If you pass the initial automated screens, you will move to technical deep dives. These may involve live coding sessions, system design discussions focused on AI infrastructure (e.g., RAG, inference), or practical automation challenges. The final stages involve meeting with engineering leaders and potential teammates to assess "Ramp speed" and cultural alignment. The entire loop is designed to identify self-starters who can operate autonomously.
Understanding the Timeline: The visual timeline above illustrates the typical flow from application to offer. Note the emphasis on the initial "Screening & Assessment" phase; this is where the highest volume of candidates are filtered out, often via automated coding tests or one-way video responses. Candidates should treat these asynchronous steps with the same seriousness as a live interview.
Deep Dive into Evaluation Areas
Ramp evaluates AI Engineers on a mix of core software engineering fundamentals and specific applied AI capabilities. Because the team is lean and moves fast, there is little room for "learning on the job" regarding the fundamentals.
Coding & Algorithms
Despite being an AI role, strong foundational coding skills are non-negotiable. You will face automated assessments that test your ability to write clean, efficient code under time pressure.
- Data Structures: Expect questions involving arrays, hashmaps, and trees.
- Complexity: You must be able to analyze Time and Space complexity.
- Practical Scripting: For Ops/Enablement roles, you may be tested on your ability to write scripts to glue APIs together.
Applied AI & LLM Systems
This is the core of the role. You need to know how to take an off-the-shelf model and make it work for production use cases.
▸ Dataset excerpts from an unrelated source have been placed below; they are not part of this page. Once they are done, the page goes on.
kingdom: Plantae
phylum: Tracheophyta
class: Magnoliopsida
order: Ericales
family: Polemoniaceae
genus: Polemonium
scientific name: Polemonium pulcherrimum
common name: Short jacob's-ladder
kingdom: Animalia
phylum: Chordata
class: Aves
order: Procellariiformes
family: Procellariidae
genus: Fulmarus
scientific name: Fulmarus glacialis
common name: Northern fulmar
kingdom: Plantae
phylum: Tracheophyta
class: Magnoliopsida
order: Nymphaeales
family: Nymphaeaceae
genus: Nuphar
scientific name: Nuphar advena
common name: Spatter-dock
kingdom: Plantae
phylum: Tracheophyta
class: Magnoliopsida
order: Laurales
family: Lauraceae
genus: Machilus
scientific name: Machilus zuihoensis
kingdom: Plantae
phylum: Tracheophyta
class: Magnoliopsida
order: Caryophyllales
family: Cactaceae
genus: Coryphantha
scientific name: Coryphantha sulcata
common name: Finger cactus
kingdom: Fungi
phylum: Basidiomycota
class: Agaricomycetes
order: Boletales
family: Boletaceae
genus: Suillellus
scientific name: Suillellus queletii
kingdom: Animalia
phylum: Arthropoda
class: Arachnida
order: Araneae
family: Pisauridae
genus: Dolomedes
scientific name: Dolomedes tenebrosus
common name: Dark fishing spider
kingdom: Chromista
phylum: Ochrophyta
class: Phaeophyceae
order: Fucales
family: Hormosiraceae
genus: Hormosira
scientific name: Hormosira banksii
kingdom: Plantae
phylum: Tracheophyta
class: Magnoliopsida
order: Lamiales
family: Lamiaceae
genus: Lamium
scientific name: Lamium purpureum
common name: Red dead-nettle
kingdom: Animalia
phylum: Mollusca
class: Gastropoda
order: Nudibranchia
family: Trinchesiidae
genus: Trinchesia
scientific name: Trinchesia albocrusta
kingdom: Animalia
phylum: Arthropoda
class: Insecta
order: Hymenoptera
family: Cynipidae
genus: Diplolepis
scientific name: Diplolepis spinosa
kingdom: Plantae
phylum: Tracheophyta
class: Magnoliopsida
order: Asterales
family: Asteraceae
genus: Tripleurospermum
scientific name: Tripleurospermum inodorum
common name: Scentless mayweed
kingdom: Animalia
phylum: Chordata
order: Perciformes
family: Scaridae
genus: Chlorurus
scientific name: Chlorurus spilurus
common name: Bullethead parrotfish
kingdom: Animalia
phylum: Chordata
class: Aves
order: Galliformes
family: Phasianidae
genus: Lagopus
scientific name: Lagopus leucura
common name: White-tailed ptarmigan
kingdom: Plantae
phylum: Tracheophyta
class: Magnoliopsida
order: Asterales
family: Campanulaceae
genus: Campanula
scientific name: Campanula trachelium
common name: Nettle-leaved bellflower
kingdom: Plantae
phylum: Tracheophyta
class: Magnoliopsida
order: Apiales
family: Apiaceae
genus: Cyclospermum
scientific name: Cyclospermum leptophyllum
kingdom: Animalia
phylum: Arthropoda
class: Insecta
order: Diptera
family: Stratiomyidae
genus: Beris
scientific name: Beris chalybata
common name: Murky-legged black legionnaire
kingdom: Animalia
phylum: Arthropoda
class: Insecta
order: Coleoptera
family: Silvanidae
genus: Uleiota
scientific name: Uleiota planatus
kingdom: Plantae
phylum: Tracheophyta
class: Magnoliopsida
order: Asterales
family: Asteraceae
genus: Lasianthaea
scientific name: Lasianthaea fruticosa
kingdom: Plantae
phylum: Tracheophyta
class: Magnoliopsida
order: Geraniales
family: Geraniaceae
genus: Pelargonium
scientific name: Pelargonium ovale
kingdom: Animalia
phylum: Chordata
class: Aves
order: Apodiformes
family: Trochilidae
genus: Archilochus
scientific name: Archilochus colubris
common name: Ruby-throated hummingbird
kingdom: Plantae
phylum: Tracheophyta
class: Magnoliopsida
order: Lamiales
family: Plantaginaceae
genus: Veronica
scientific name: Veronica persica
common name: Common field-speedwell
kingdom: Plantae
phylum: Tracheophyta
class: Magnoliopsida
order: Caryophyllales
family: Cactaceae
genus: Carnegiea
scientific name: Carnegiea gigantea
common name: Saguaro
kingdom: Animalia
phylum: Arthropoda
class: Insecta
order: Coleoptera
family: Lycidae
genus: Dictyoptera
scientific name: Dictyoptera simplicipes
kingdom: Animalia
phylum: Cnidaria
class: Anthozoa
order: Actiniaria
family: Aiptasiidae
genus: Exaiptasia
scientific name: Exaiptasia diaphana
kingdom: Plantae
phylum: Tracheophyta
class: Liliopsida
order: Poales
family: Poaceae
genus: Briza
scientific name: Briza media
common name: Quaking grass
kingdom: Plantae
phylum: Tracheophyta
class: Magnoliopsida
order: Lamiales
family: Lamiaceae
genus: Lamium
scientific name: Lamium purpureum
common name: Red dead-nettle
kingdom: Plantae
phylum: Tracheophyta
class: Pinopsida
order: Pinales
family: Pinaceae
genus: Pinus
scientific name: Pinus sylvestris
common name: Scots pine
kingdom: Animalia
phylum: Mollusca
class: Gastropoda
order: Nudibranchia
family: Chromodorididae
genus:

- RAG (Retrieval-Augmented Generation): Understanding how to chunk data, generate embeddings, and retrieve relevant context for an LLM.
- Structured Output: How to force an LLM to output valid JSON or SQL (a key focus for Ramp).
- Prompt Engineering & Chaining: Experience with tools like LangChain or building custom chains to handle complex logic.
- Agents: Designing systems where the AI can take actions (e.g., browsing the web, querying a database) rather than just answering questions.
System Design & Infrastructure
For the "Applied AI Engineer" track, you must understand the backend systems that support AI.
- Inference Architecture: How to serve models with low latency.
- Integration: Connecting AI services to existing web frameworks and databases.
- Scalability: Handling rate limits, cost management for API calls, and queuing systems.
Operational Automation (Enablement Focus)
For "AI Operations" roles, the evaluation shifts toward process logic and low-code tools.
- Workflow Orchestration: Using tools like n8n or Gumloop to build complex logic flows.
- Process Mapping: Taking a vague business requirement (e.g., "Automate support tickets") and breaking it down into a step-by-step algorithmic workflow.
Be ready to go over:
- Structured Extraction: Techniques for getting reliable data out of unstructured text (PDFs, invoices).
- Evaluation: How do you measure if your AI feature is actually working? (Evals, Golden Datasets).
- Tool Usage: Specific experience with Cursor, Claude Code, or OpenAI APIs.
- Advanced concepts: Fine-tuning models vs. few-shot prompting; Vector database selection (Pinecone, Milvus, etc.).
Example questions or scenarios:
- "Given a raw invoice PDF, how would you design a pipeline to extract the Vendor Name, Date, and Total Amount with 100% schema compliance?"
- "We want to build a chatbot that answers employee questions about HR benefits. How do you architect this so it doesn't hallucinate?"
- "Write a function to traverse a dependency graph of tasks." (Standard coding question).